Sysadmins will feel this before strategy teams do. They will get the tickets: Copilot cannot reach a service, ChatGPT Enterprise login fails through SSO, a coding assistant is slow on VPN, a meeting bot cannot join, an AI connector is blocked, a proxy breaks a WebSocket, or a security rule blocks an endpoint nobody documented. Each ticket will look small. Together they will describe the new baseline.
This is why AI networking cannot stay in the data-center lane. It touches Microsoft 365 administration, Entra ID, endpoint management, browser policy, DLP, SaaS governance, firewall rules, SD-WAN design, and user training. The “network” is now a distributed policy system that happens to move packets.
The Readiness Test Is Operational, Not Aspirational
Asking whether your network is ready for AI traffic should not produce a vendor scorecard alone. It should produce evidence. Can you identify AI traffic by application, user group, destination, and business process? Can you measure response-time degradation across the full path? Can you tell whether a failure came from the network, identity, proxy, SaaS provider, API dependency, or data source?Many organizations cannot. That does not mean they should stop deploying AI. It means they should stop pretending AI readiness is achieved by adding licenses and hoping the network behaves. The pilots are already becoming production dependencies.
The uncomfortable part is that network modernization now competes with the shiny parts of AI budgets. Boards like model demos. Executives like assistant rollouts. Few people get excited about telemetry integration, segmentation design, private connectivity, routing policy, or proxy exceptions. But those are the mechanisms that turn AI from a demo into a dependable enterprise service.
There is a practical sequencing problem here. Organizations do not need to solve every possible AI network issue before letting users benefit from AI tools. They do need to identify the workflows where failure would matter and build stronger paths around them. A sales email assistant and an autonomous claims-processing agent do not deserve the same risk model.
That means readiness must be tiered. Some AI traffic can be best-effort. Some should be monitored. Some should be prioritized. Some should be blocked until governance catches up. The goal is not blanket acceleration; it is controlled acceleration.
The AI Traffic Reckoning Starts with the Flows You Cannot See
The immediate lesson from the Spiceworks analysis is that AI networking is not a future concern hiding somewhere behind artificial general intelligence. It is already embedded in the tools enterprises are deploying now.
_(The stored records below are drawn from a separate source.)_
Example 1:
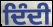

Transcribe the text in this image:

ਦਿੰਦੀ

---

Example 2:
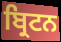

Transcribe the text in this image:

ਬ੍ਰਿਟਨ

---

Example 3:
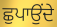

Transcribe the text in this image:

ਛੁਪਾਉਂਦੇ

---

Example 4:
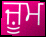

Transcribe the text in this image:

ਜ਼ੂਮ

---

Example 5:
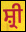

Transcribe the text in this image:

ਸ਼੍ਰੀ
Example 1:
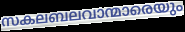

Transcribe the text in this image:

സകലബലവാന്മാരെയും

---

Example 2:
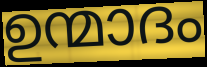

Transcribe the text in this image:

ഉന്മാദം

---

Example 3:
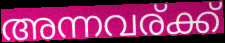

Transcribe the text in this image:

അന്നവര്ക്ക്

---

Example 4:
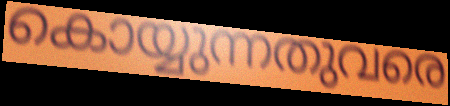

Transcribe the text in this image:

കൊയ്യുന്നതുവരെ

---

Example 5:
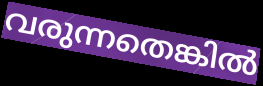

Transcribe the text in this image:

വരുന്നതെങ്കിൽ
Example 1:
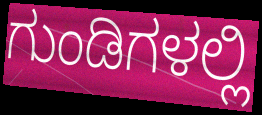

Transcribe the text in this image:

ಗುಂಡಿಗಳಲ್ಲಿ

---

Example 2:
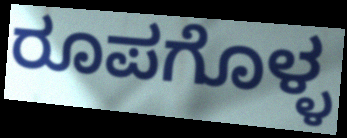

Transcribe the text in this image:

ರೂಪಗೊಳ್ಳ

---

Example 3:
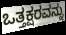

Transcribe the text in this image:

ಒತ್ತಕ್ಷರವನ್ನು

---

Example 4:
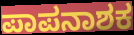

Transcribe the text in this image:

ಪಾಪನಾಶಕ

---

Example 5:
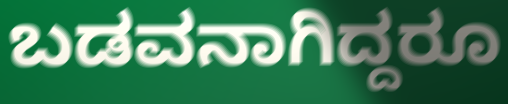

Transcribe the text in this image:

ಬಡವನಾಗಿದ್ದರೂ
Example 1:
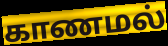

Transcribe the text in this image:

காணமல்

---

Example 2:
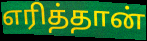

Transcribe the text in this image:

எரித்தான்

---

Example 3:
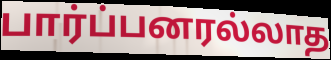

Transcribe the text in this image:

பார்ப்பனரல்லாத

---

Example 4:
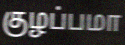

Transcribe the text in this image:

குழப்பமா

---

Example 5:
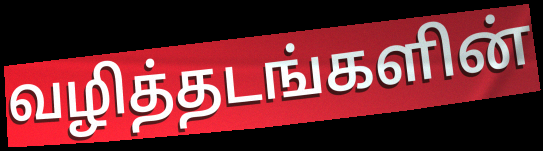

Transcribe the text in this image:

வழித்தடங்களின்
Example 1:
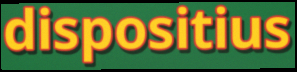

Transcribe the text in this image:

dispositius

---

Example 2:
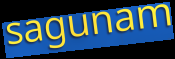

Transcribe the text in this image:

sagunam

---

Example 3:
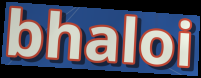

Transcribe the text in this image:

bhaloi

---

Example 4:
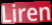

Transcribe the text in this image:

Liren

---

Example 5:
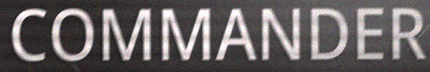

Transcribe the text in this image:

COMMANDER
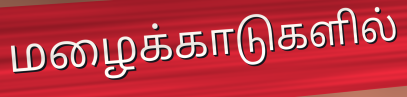
மழைக்காடுகளில்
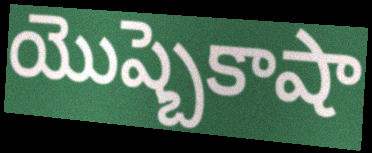
యొష్బెకాషా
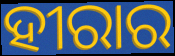
ହୀରାର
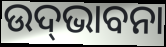
ଉଦ୍‍ଭାବନା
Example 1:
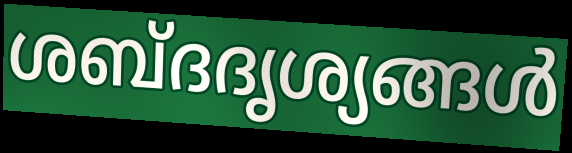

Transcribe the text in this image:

ശബ്ദദൃശ്യങ്ങൾ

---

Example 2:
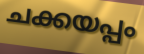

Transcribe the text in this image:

ചക്കയപ്പം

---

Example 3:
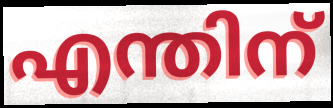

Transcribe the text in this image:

എന്തിന്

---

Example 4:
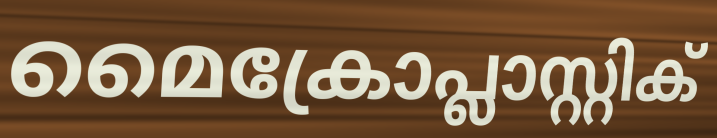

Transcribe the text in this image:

മൈക്രോപ്ലാസ്റ്റിക്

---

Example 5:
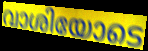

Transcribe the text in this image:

വാശിയോടെ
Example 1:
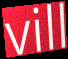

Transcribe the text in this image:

vill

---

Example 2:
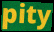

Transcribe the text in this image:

pity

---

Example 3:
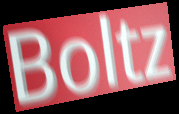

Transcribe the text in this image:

Boltz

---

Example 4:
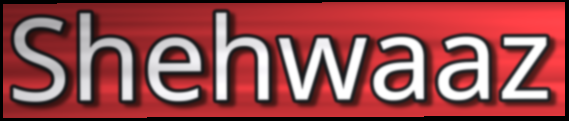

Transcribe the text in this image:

Shehwaaz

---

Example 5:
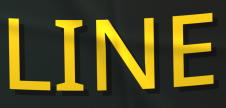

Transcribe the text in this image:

LINE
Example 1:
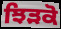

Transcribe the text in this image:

ਝਿੜਕੋ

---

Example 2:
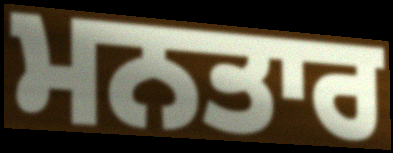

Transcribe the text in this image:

The organizations that do best will be the ones that treat AI traffic as a first-class operational category before users force the issue.- Enterprises should assume AI traffic is already present in sanctioned SaaS tools, developer platforms, browser applications, meeting assistants, and third-party APIs.
- Network teams should prioritize end-to-end observability that connects user experience, identity, routing, security inspection, cloud APIs, and AI application behavior.
- More bandwidth may be necessary, but it will not fix latency, inefficient routing, proxy bottlenecks, weak segmentation, or poor data governance.
- Microsoft 365 Copilot and similar embedded assistants make AI traffic harder to separate from ordinary cloud productivity traffic, which raises the bar for policy-aware monitoring.
- Agentic AI will make failures harder to diagnose because one user request may trigger multiple application, data, and API interactions across hybrid environments.
- CIOs should fund network modernization as part of AI deployment, not as a cleanup project after pilots become business-critical systems.